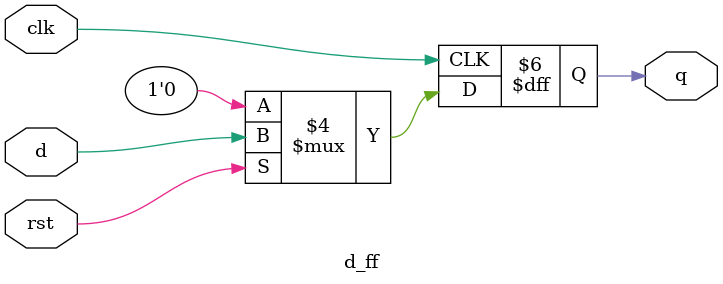
<source format=v>
module top_module (
    input clk,
    input resetn,   // synchronous reset
    input in,
    output out);

    wire q1,q2,q3;
    d_ff inst1(clk, resetn, in, q1);
    d_ff inst2(clk, resetn, q1, q2);
    d_ff inst3(clk, resetn, q2, q3);
    d_ff inst4(clk, resetn, q3, out);
endmodule
//---------------
module d_ff(
	input clk,
	input rst,
	input d,
	output reg q);
     
    always @(posedge clk)begin
        if(!rst) 
            q<=0;
        else 
            q<=d;
    end
endmodule
</source>
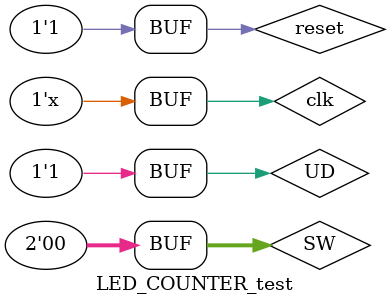
<source format=v>
`timescale 1ns / 1ps


module LED_COUNTER_test;

	// Inputs
	reg clk;
	reg reset;
	reg [1:0] SW;
	reg UD;

	// Outputs
	wire [7:0] LED;

	// Instantiate the Unit Under Test (UUT)
	LED_COUNTER uut (
		.clk(clk), 
		.reset(reset), 
		.SW(SW), 
		.UD(UD), 
		.LED(LED)
	);
always
begin
#10;clk=~clk;
end
	initial begin
		// Initialize Inputs
		clk = 0;
		#10;
		reset = 1;
		#60;
		SW = 0;
		UD = 0;
		#1000;
		UD=1;
		#1000;
		

		// Wait 100 ns for global reset to finish
		#100;
        
		// Add stimulus here

	end
      
endmodule


</source>
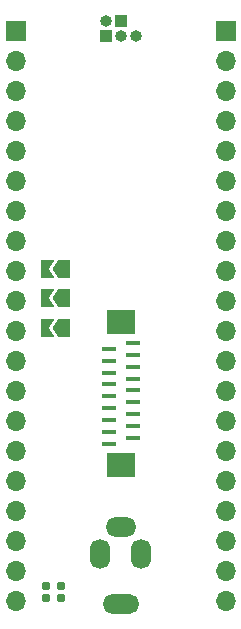
<source format=gbr>
%TF.GenerationSoftware,KiCad,Pcbnew,8.0.4-unknown-202407232306~396e531e7c~ubuntu22.04.1*%
%TF.CreationDate,2024-09-04T14:27:01+01:00*%
%TF.ProjectId,CONTROLLER_pico,434f4e54-524f-44c4-9c45-525f7069636f,rev?*%
%TF.SameCoordinates,Original*%
%TF.FileFunction,Soldermask,Bot*%
%TF.FilePolarity,Negative*%
%FSLAX46Y46*%
G04 Gerber Fmt 4.6, Leading zero omitted, Abs format (unit mm)*
G04 Created by KiCad (PCBNEW 8.0.4-unknown-202407232306~396e531e7c~ubuntu22.04.1) date 2024-09-04 14:27:01*
%MOMM*%
%LPD*%
G01*
G04 APERTURE LIST*
G04 Aperture macros list*
%AMRoundRect*
0 Rectangle with rounded corners*
0 $1 Rounding radius*
0 $2 $3 $4 $5 $6 $7 $8 $9 X,Y pos of 4 corners*
0 Add a 4 corners polygon primitive as box body*
4,1,4,$2,$3,$4,$5,$6,$7,$8,$9,$2,$3,0*
0 Add four circle primitives for the rounded corners*
1,1,$1+$1,$2,$3*
1,1,$1+$1,$4,$5*
1,1,$1+$1,$6,$7*
1,1,$1+$1,$8,$9*
0 Add four rect primitives between the rounded corners*
20,1,$1+$1,$2,$3,$4,$5,0*
20,1,$1+$1,$4,$5,$6,$7,0*
20,1,$1+$1,$6,$7,$8,$9,0*
20,1,$1+$1,$8,$9,$2,$3,0*%
%AMFreePoly0*
4,1,6,1.000000,0.000000,0.500000,-0.750000,-0.500000,-0.750000,-0.500000,0.750000,0.500000,0.750000,1.000000,0.000000,1.000000,0.000000,$1*%
%AMFreePoly1*
4,1,6,0.500000,-0.750000,-0.650000,-0.750000,-0.150000,0.000000,-0.650000,0.750000,0.500000,0.750000,0.500000,-0.750000,0.500000,-0.750000,$1*%
G04 Aperture macros list end*
%ADD10RoundRect,0.800000X0.050000X0.450000X-0.050000X0.450000X-0.050000X-0.450000X0.050000X-0.450000X0*%
%ADD11RoundRect,0.800000X-0.450000X0.050000X-0.450000X-0.050000X0.450000X-0.050000X0.450000X0.050000X0*%
%ADD12RoundRect,0.800000X-0.700000X0.050000X-0.700000X-0.050000X0.700000X-0.050000X0.700000X0.050000X0*%
%ADD13R,1.000000X1.000000*%
%ADD14O,1.000000X1.000000*%
%ADD15R,1.700000X1.700000*%
%ADD16O,1.700000X1.700000*%
%ADD17FreePoly0,180.000000*%
%ADD18FreePoly1,180.000000*%
%ADD19R,1.200000X0.400000*%
%ADD20R,2.400000X2.000000*%
%ADD21RoundRect,0.160000X0.197500X0.160000X-0.197500X0.160000X-0.197500X-0.160000X0.197500X-0.160000X0*%
G04 APERTURE END LIST*
D10*
%TO.C,J2*%
X98250000Y-106145000D03*
D11*
X100000000Y-103845000D03*
D10*
X101750000Y-106145000D03*
D12*
X100000000Y-110345000D03*
%TD*%
D13*
%TO.C,J3*%
X98729999Y-62270000D03*
D14*
X100000000Y-62270000D03*
X101269999Y-62270000D03*
%TD*%
D13*
%TO.C,J1*%
X100000000Y-61000000D03*
D14*
X98729999Y-61000000D03*
%TD*%
D15*
%TO.C,J5*%
X108890000Y-61870000D03*
D16*
X108890000Y-64410000D03*
X108890000Y-66950000D03*
X108890000Y-69490000D03*
X108890000Y-72030000D03*
X108890000Y-74570000D03*
X108890000Y-77110000D03*
X108890000Y-79650000D03*
X108890000Y-82190000D03*
X108890000Y-84730000D03*
X108890000Y-87270000D03*
X108890000Y-89810000D03*
X108890000Y-92350000D03*
X108890000Y-94890000D03*
X108890000Y-97430000D03*
X108890000Y-99970000D03*
X108890000Y-102510000D03*
X108890000Y-105050000D03*
X108890000Y-107590000D03*
X108890000Y-110130000D03*
%TD*%
D15*
%TO.C,J4*%
X91110000Y-61870000D03*
D16*
X91110000Y-64410000D03*
X91110000Y-66950000D03*
X91110000Y-69490000D03*
X91110000Y-72030000D03*
X91110000Y-74570000D03*
X91110000Y-77110000D03*
X91110000Y-79650000D03*
X91110000Y-82190000D03*
X91110000Y-84730000D03*
X91110000Y-87270000D03*
X91110000Y-89810000D03*
X91110000Y-92350000D03*
X91110000Y-94890000D03*
X91110000Y-97430000D03*
X91110000Y-99970000D03*
X91110000Y-102510000D03*
X91110000Y-105050000D03*
X91110000Y-107590000D03*
X91110000Y-110130000D03*
%TD*%
D17*
%TO.C,JP2*%
X95224999Y-82000000D03*
D18*
X93775001Y-82000000D03*
%TD*%
D19*
%TO.C,FPC1*%
X101000000Y-88260000D03*
X99000000Y-88760000D03*
X101000000Y-89260000D03*
X99000000Y-89760000D03*
X101000000Y-90260000D03*
X99000000Y-90760000D03*
X101000000Y-91260000D03*
X99000000Y-91760000D03*
X101000000Y-92260000D03*
X99000000Y-92760000D03*
X101000000Y-93260000D03*
X99000000Y-93760000D03*
X101000000Y-94260000D03*
X99000000Y-94760000D03*
X101000000Y-95260000D03*
X99000000Y-95760000D03*
X101000000Y-96260000D03*
X99000000Y-96760000D03*
D20*
X100000000Y-98540000D03*
X100000000Y-86460000D03*
%TD*%
D17*
%TO.C,JP3*%
X95225000Y-84450000D03*
D18*
X93775000Y-84450000D03*
%TD*%
D21*
%TO.C,R2*%
X94897500Y-108800000D03*
X93702500Y-108800000D03*
%TD*%
D17*
%TO.C,JP4*%
X95225000Y-87000000D03*
D18*
X93775000Y-87000000D03*
%TD*%
D21*
%TO.C,R1*%
X94897500Y-109800000D03*
X93702500Y-109800000D03*
%TD*%
M02*

</source>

**********

*INSTRUCTION*.
Pictures should not appear in the copy. Write out exactly the lines above from the first one through the line that contains "reg [1:0] SW;".

*SOLVED EXERCISE*.
<source format=v>
module top_module (
    input clk,
    input resetn,   // synchronous reset
    input in,
    output out);

    wire q1,q2,q3;
    d_ff inst1(clk, resetn, in, q1);
    d_ff inst2(clk, resetn, q1, q2);
    d_ff inst3(clk, resetn, q2, q3);
    d_ff inst4(clk, resetn, q3, out);
endmodule
//---------------
module d_ff(
	input clk,
	input rst,
	input d,
	output reg q);
     
    always @(posedge clk)begin
        if(!rst) 
            q<=0;
        else 
            q<=d;
    end
endmodule
</source>
<source format=v>
`timescale 1ns / 1ps


module LED_COUNTER_test;

	// Inputs
	reg clk;
	reg reset;
	reg [1:0] SW;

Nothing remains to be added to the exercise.